Por: Albino Tchilanda


Jovens de Luanda e do Bengo, amantes do futebol, desabafaram esta semana à JdB identificando vários problemas apontando soluções no futebol angolano. “Há tantas nacionalidades nos treinadores de base, que vêm com filosofias de jogo diferentes. Os jogadores na selecção angolana de Futebol jogam todos atrapalhados. Não conseguem se comunicar”, comentaram os adeptos, dentre sugestões e críticas, na sequência dos maus resultados da selecção nacional nas últimas semanas, sobretudo das 10 derrotas em menos de um mês.

Os desabafos surgem depois das sequências de derrotas que a selecção angolana de futebol vem sofrendo a todos os níveis  nesses últimos dias.

Os entrevistados pediram aos dirigentes desportivos para não se enganarem, porque a única pessoa que tentou revolucionar o futebol angolano foi o malogrado cabo-verdiano  Carlos Alinho, nos anos 90, e não o técnico Oliveira Gonçalves porque, segundo entendem, este já tinha encontrado tudo organizado.

Consideram ainda que é fruto do trabalho do técnico cabo-verdiano  que a selecção conseguiu apurar-se para o Mundial de 2006, na  Alemanha.

Para os jovens, as derrotas constantes que a selecção angolana de futebol tem sofrido não só envergonham o país como também mostram o nível de desorganização da Federação Angolana de Futebol (FAF).

Só no final do mês passado e no principio deste mês as selecções angolana sofreram mais de 10 derrotas consecutivas, sendo a mais recente com a equipa de honra por 3-1 diante da selecção burquinabe , no último sábado, jogo a contar para a primeira mão da fase eliminatória para o apuramento do CAN 2019, a ter lugar nos Camarões.

José Lourenço é um dos jovens entrevistados.
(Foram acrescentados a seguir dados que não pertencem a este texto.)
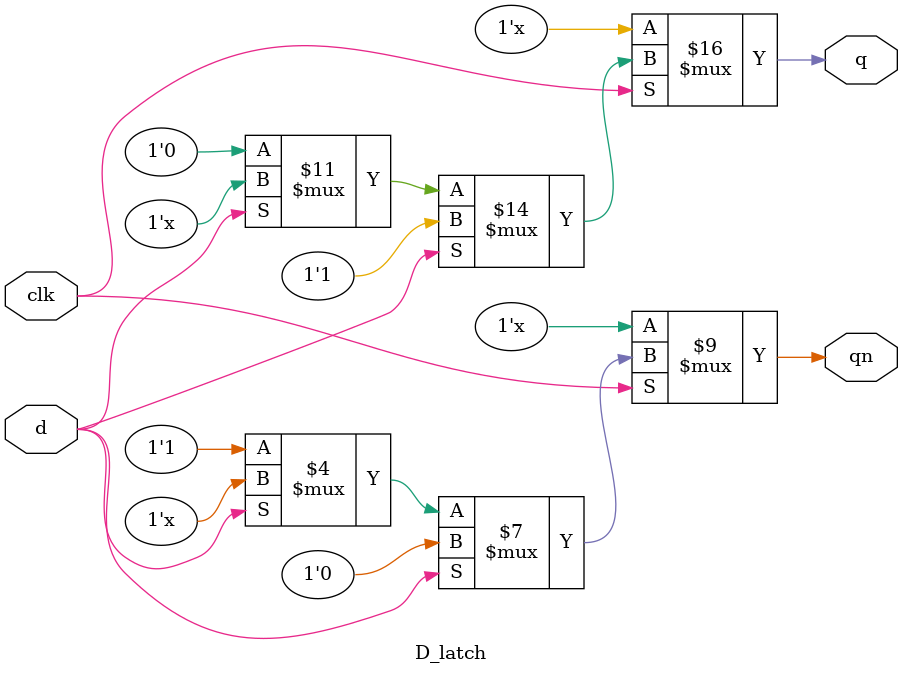
<source format=v>
module D_latch_test;
    wire Q,Qn;
    reg D,clk;
    D_latch aa(.q(Q),.qn(Qn),.d(D),.clk(clk)) ;
    initial begin
    #0 clk = 1 ; D = 0 ;
    #5 clk = 0 ; D = 1 ;
    #5 clk = 1 ; D = 1 ; 
    #5 clk = 0 ; D = 0 ; 
    #5 clk = 1 ; D = 0 ; 
    #5 clk = 0 ; D = 0 ;
    #5 clk = 1 ; D = 1 ;
    end
    initial begin
    $display("HEM -- 202053007 -- D Latch -- Behavioral");
    $monitor ( "\nClock = %b D = %b Q = %b Q' = %b time = %2d" , clk,D,Q,Qn,$time) ;
    end
endmodule

module D_latch ( q , qn , d , clk ) ;
    output q , qn ;
    input d , clk ;
    reg q , qn ;
    always@ ( clk or d ) 
    begin
        if ( clk ) 
        begin
            if ( d == 1 ) 
            begin
                q <= 1 ;
                qn <= 0 ;
            end
            else if ( d == 0 ) 
            begin
                q <= 0 ;
                qn <= 1 ;
            end
        end
    end
endmodule

</source>
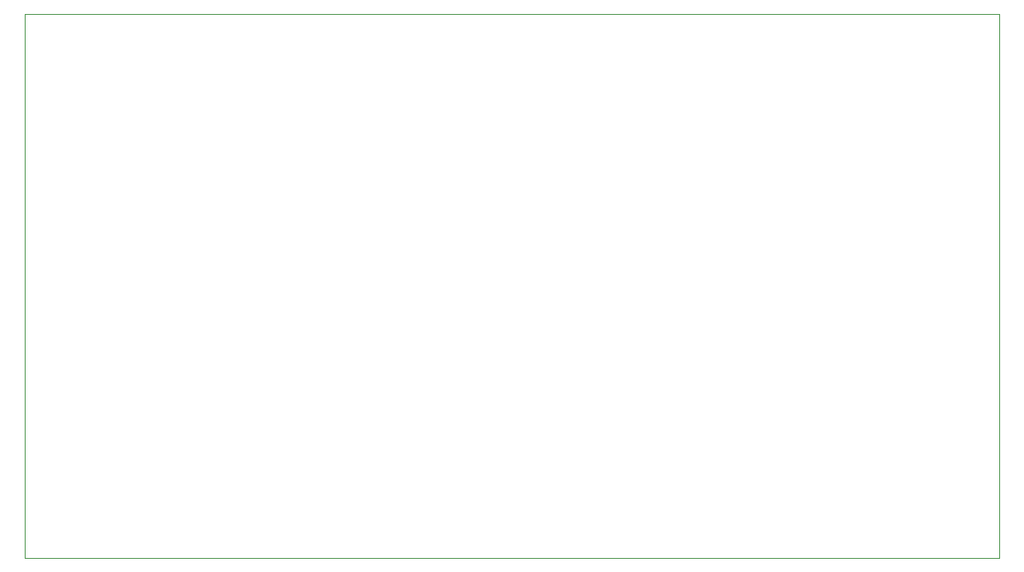
<source format=gbr>
G04 #@! TF.GenerationSoftware,KiCad,Pcbnew,(5.1.4)-1*
G04 #@! TF.CreationDate,2021-11-29T21:00:52-05:00*
G04 #@! TF.ProjectId,OpenTelemetry_Aux,4f70656e-5465-46c6-956d-657472795f41,rev?*
G04 #@! TF.SameCoordinates,Original*
G04 #@! TF.FileFunction,Profile,NP*
%FSLAX46Y46*%
G04 Gerber Fmt 4.6, Leading zero omitted, Abs format (unit mm)*
G04 Created by KiCad (PCBNEW (5.1.4)-1) date 2021-11-29 21:00:52*
%MOMM*%
%LPD*%
G04 APERTURE LIST*
%ADD10C,0.100000*%
G04 APERTURE END LIST*
D10*
X218800000Y-64500000D02*
X118800000Y-64500000D01*
X218800000Y-120400000D02*
X218800000Y-64500000D01*
X118800000Y-120400000D02*
X218800000Y-120400000D01*
X118800000Y-120400000D02*
X118800000Y-64500000D01*
M02*

</source>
O estudante universitário de 27 anos  e antigo praticante e amante do futebol, afirmou que os desportistas angolanos acabam por ser imediatistas, porque não há projecto sério para com o futebol angolano.

“Os dirigentes desportivos precisam investir mais na formação de base para que outros escalões possam beneficiar dos resultados”, realçou.

Quanto à escolha dos jogadores convocados para o plantel devia-se, segundo entendem, abandonar o velho hábito de pescar nas equipas do Petro ou do 1ºd´Agosto, pois, noutras províncias há jovens melhor e, uma vez convocados dariam uma outra dinâmica à selecção de honra.

“Há muitas equipas, que não são famosas, mas apresentam um bom plantel, como por, exemplo a Santa Rita, o Bravos do Maquis, apontou o jovem Manuel de Almeida, que vive no Bengo.

Entretanto, os jovens acreditam que daqui a 10 anos a selecção poderá melhorar, por causa da AFA , Academia de Futebol de Angola e do  1º d´Agosto,  que têm feito um trabalho e aceitaram investir na formação de base, mas advertem o risco de daqui a 10, 20 anos constituir-se um plantel só com os jogadores da equipa militar por isso outras equipas, como a do Petro de Luanda, Recreativo do Libolo,  Inter Club, Progresso Associativo do Sambizanga a abandonarem o imediatismo e investir seriamente nos iniciados.

A questão da transparência nos contratos é outro problema que preocupa os amantes do futebol, aparentemente desiludido com o desporto nacional, José lamentou o facto de a maioria dos jogadores angolanos, mesmo os seniores, estarem a jogar sem sequer assinar qualquer contrato.

“Nunca se sabe quanto custa a transferência de um jogador. O jogador sai do Sagrada para o D´Agosto, mas nunca se revela quanto se pagou. Depois de tantos anos de formação em futebol, o pupilo acaba nos bairros”, sorriu motejando.

As más condições dos campos de treinos e os horários que, muitas vezes, não permitem os pupilos frequentar a escola, acabando por comprometer a vida no pós carreira desportiva, também os preocupam .”Os juniores só treinam depois dos juvenis e estes, depois dos iniciados ou infantis”, queixaram-se.

“São poucas as equipas da Primeira Divisão que têm campos de treinos. Só as do 1º d´Agosto, Progresso do Sambizanga, Interclub, Petro de Luanda, Benfica de Luanda e Acadêmica do Lobito. Vê só, são seis”, exclamou José. “Porque há jogadores que só vestem a camisola da Selecção no dia do jogo, atletas que nunca tinham entrado em contacto Angola. Noutras selecções, os treinadores são obrigados a conhecer o país. Por exemplo, em Portugal, Emílio Peixe da selecção sub 20 tem a carreira em Portugal, CR7 e companhia”

Aquando do fracasso da selecção sub 17, o técnico Languinha Simão justificou a falta de condições financeiras como a principal causa de todas as derrotas da equipa.